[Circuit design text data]
= Beginning of Section =

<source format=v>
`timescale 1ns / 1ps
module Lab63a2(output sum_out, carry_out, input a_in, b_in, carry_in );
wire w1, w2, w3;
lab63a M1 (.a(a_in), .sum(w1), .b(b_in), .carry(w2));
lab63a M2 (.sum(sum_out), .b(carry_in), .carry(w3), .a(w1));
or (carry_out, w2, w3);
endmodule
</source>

= End of Section =
= Beginning of Section =

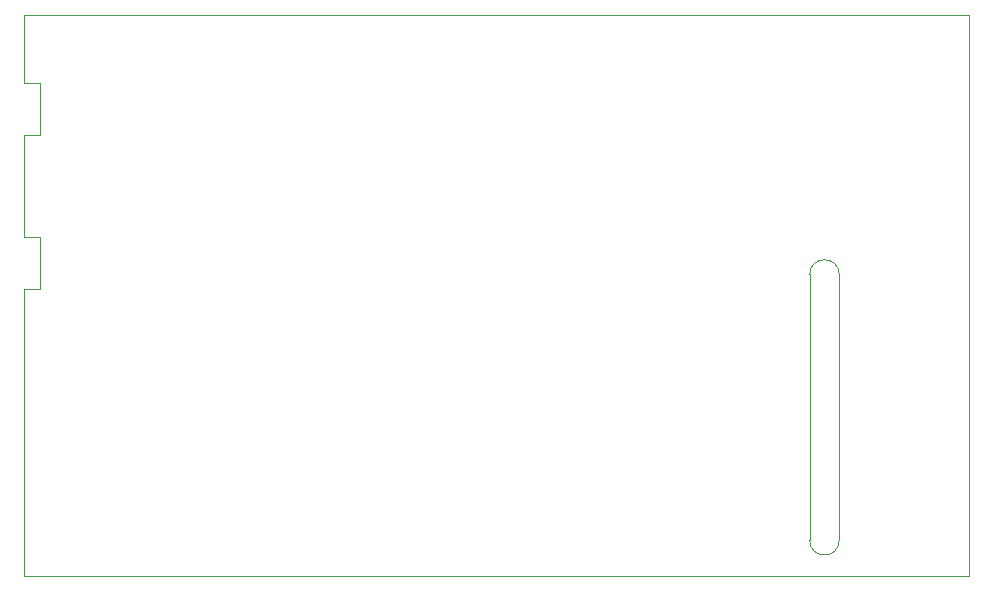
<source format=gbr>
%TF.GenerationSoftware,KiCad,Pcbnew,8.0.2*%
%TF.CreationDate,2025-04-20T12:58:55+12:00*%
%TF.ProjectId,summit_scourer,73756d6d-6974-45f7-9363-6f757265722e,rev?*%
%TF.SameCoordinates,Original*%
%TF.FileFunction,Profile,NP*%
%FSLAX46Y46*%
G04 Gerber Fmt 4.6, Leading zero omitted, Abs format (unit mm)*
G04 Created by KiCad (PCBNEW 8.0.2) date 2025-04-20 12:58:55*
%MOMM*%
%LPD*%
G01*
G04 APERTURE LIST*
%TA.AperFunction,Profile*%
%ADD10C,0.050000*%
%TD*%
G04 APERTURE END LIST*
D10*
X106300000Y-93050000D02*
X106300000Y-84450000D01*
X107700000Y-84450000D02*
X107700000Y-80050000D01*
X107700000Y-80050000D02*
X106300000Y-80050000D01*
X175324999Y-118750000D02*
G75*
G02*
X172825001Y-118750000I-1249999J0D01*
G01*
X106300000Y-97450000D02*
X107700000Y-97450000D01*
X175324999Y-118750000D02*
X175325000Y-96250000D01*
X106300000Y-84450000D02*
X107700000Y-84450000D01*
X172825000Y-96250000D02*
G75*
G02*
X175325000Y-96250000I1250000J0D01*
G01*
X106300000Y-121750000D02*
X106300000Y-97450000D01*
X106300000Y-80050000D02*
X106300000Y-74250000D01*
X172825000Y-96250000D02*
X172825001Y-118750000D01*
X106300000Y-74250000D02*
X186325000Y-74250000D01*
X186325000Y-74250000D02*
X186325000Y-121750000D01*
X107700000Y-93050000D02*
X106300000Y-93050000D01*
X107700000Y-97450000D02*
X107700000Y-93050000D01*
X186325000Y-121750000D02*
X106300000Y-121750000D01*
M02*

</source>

= End of Section =

Look above for the line that contains "X106300000Y-121750000D02*". Starting there, transcribe every line exactly until you have copied the line that contains "X186325000Y-121750000D02*".

X106300000Y-121750000D02*
X106300000Y-97450000D01*
X106300000Y-80050000D02*
X106300000Y-74250000D01*
X172825000Y-96250000D02*
X172825001Y-118750000D01*
X106300000Y-74250000D02*
X186325000Y-74250000D01*
X186325000Y-74250000D02*
X186325000Y-121750000D01*
X107700000Y-93050000D02*
X106300000Y-93050000D01*
X107700000Y-97450000D02*
X107700000Y-93050000D01*
X186325000Y-121750000D02*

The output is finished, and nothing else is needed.